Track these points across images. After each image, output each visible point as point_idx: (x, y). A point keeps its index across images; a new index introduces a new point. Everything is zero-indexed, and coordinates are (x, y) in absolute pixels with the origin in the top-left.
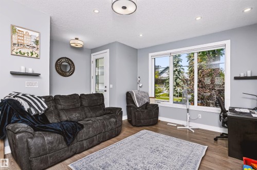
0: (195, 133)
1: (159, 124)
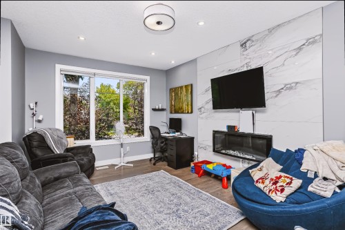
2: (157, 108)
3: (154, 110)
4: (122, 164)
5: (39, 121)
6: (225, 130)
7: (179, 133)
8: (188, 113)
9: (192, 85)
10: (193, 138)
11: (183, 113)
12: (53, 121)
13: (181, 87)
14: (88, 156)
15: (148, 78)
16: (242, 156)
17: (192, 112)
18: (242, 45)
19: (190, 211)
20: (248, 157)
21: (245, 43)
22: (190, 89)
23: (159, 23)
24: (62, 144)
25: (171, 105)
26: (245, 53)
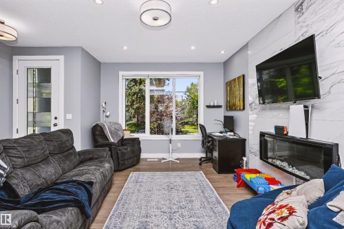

^^^^^^^^^^^^^^^^

(Problem requirements)
Write out word for word every line from the line with "13: (181, 87)" through the final line of the records, both included, skipping the pictures.

(Solution below)
13: (181, 87)
14: (88, 156)
15: (148, 78)
16: (242, 156)
17: (192, 112)
18: (242, 45)
19: (190, 211)
20: (248, 157)
21: (245, 43)
22: (190, 89)
23: (159, 23)
24: (62, 144)
25: (171, 105)
26: (245, 53)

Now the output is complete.